# taz.de -- Ökonom zur Eurokrise: "Der Euro wird die Krise überstehen"
       
       > Der französische Ökonom Charles Wyplosz kritisiert die deutsche Strategie
       > zur Eurosanierung. Er ist für Haushaltsdisziplin und eine Verkleinerung
       > des öffentlichen Sektors.
       
 (IMG) Bild: Die Europäische Zentralbank – und ihr Chef Mario Draghi (im Bild) – soll für Haushaltsdisziplin bei den EU-Staaten sorgen, findet Wyplosz.
       
       taz: Herr Wyplosz, im Gegensatz zu vielen linken Ökonomen halten Sie
       finanzielle Disziplin für unbedingt notwendig, um die Krise zu überwinden.
       Liegt Bundeskanzlerin Angela Merkel also richtig mit ihrer Betonung des
       Sparens? 
       
       Charles Wyplosz: Teils, teils. Richtig ist, dass die Währungsunion ohne
       fiskalische Disziplin nicht funktioniert. Die Frage ist allerdings, wie
       diese Disziplin am besten hergestellt werden kann. Merkel und auch die
       Bundesbank vertreten dabei das deutsche Modell. Dieses zeichnete sich aus
       durch die Herrschaft des Zentrums über die Peripherie. Das Vorbild ist die
       finanzielle Dominanz des Bundes über die Bundesländer im deutschen
       Föderalismus. Dieses Modell der Hegemonie jedoch wird Europa nicht gerecht.
       
       Was schlagen Sie vor? 
       
       Wir sollten uns am US-Modell orientieren. Dort haben die Bundesstaaten mehr
       Autonomie vor Washington. Diese Struktur ist besser geeignet. Denn den
       Mitgliedern der EU liegt ihre nationale Souveränität sehr am Herzen. Diese
       Bedürfnisse ignorierend, will Merkel fiskalische Disziplin mithilfe einer
       Verschärfung der Europäischen Verträge durchsetzen, wodurch die
       Souveränität der Staaten im Krisenfall außer Kraft gesetzt würde.
       
       Wie soll man Haushaltsdisziplin in den Mitgliedstaaten durchsetzen, ohne
       die Selbstbestimmung einzuschränken? 
       
       Indem die Europäische Zentralbank eine neue Rolle einnähme. Sie könnte für
       Haushaltsdisziplin in den Ländern der Eurozone sorgen - ohne
       Vertragsänderung. Die EZB würde ein Kommuniqué veröffentlichen, das aus
       zwei Absätzen bestünde.
       
       Welche? 
       
       Erstens: Die Zentralbank akzeptiert als Sicherheiten im normalen
       Geschäftsverkehr nur noch Staatspapiere aus Ländern, die Disziplin üben.

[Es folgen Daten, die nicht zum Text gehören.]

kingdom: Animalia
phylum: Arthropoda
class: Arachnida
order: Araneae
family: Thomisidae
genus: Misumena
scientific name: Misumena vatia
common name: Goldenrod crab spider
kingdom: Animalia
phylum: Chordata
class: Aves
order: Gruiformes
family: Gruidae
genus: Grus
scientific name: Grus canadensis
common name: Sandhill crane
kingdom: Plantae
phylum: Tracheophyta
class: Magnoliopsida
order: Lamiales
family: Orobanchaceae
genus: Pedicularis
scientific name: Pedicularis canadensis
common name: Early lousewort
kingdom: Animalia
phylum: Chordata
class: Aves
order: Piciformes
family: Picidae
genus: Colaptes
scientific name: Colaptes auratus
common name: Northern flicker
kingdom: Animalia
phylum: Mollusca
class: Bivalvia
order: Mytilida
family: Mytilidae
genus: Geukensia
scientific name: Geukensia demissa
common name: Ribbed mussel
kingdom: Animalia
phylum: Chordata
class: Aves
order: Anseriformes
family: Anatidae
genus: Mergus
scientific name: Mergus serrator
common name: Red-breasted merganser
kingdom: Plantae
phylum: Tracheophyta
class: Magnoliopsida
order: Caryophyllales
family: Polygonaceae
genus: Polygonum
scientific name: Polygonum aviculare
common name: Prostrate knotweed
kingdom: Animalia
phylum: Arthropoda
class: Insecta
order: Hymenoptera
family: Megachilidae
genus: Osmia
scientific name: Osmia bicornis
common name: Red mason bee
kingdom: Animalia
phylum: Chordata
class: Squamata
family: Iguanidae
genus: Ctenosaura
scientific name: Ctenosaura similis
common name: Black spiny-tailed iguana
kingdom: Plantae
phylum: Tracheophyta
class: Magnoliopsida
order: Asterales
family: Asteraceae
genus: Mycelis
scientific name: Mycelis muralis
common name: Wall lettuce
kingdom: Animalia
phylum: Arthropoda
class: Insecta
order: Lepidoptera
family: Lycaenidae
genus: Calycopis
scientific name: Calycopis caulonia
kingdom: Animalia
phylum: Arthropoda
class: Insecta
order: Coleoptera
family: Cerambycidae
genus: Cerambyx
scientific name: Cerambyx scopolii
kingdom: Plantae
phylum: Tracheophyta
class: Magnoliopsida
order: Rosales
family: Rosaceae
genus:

       Zweitens: Ob die Staaten dieser Voraussetzung gerecht werden, stellt ein
       unabhängiges Gremium fest, dessen Einschätzung die EZB akzeptiert.
       Verletzte ein Staat also die Haushaltsdisziplin, würde er von der
       Refinanzierung durch die EZB ausgeschlossen und könnte sich deshalb bald
       auch keine Kredite mehr auf dem privaten Markt besorgen. Dies sollte als
       Sanktionsdrohung ausreichen.
       
       Auch dieses Verfahren stellt die Souveränität der Einzelstaaten infrage. 
       
       Der Unterschied ist beträchtlich. Die Mitglieder der Eurozone könnten ihre
       jeweils eigenen Mechanismen wählen, um Haushaltsdisziplin umzusetzen. Es
       gäbe keine zentralen Vorgaben des Rates, der Kommission oder aus Verträgen.
       Die Regierungen und Bürger hätten weniger den Eindruck, einem übermächtigen
       Hegemon ausgeliefert zu sein.
       
       Ihr Kollege Barry Eichengreen meint, dass der US-Dollar seine beherrschende
       Stellung verlieren und sich ein multipolares Weltwährungssystem entwickeln
       werde, in dem der Euro eine wichtige Rolle spielte. Teilen Sie diesen
       Optimismus? 
       
       Ja. Ich glaube, der Euro wird die Krise überstehen. Denn eigentlich gibt es
       ja kein vernünftiges Argument, das ein Auseinanderbrechen der Eurozone
       ratsam erscheinen lässt. Allerdings mache ich mir Sorgen über eine mögliche
       lange Rezession und ihre Folgen. Wenn die Menschen verzweifelt sind, neigen
       sie dazu, Rechtspopulisten wie den Wahren Finnen oder der französischen
       Front National zuzuhören, die Europa den Rücken zuwenden wollen. Auch
       deshalb hoffe ich, dass die Regierungen schnell eine Lösung finden.
       
       Wir erleben momentan auf der einen Seite sehr hohe private Profite,
       andererseits öffentliche Verschuldung. Brauchen wir da nicht Umverteilung?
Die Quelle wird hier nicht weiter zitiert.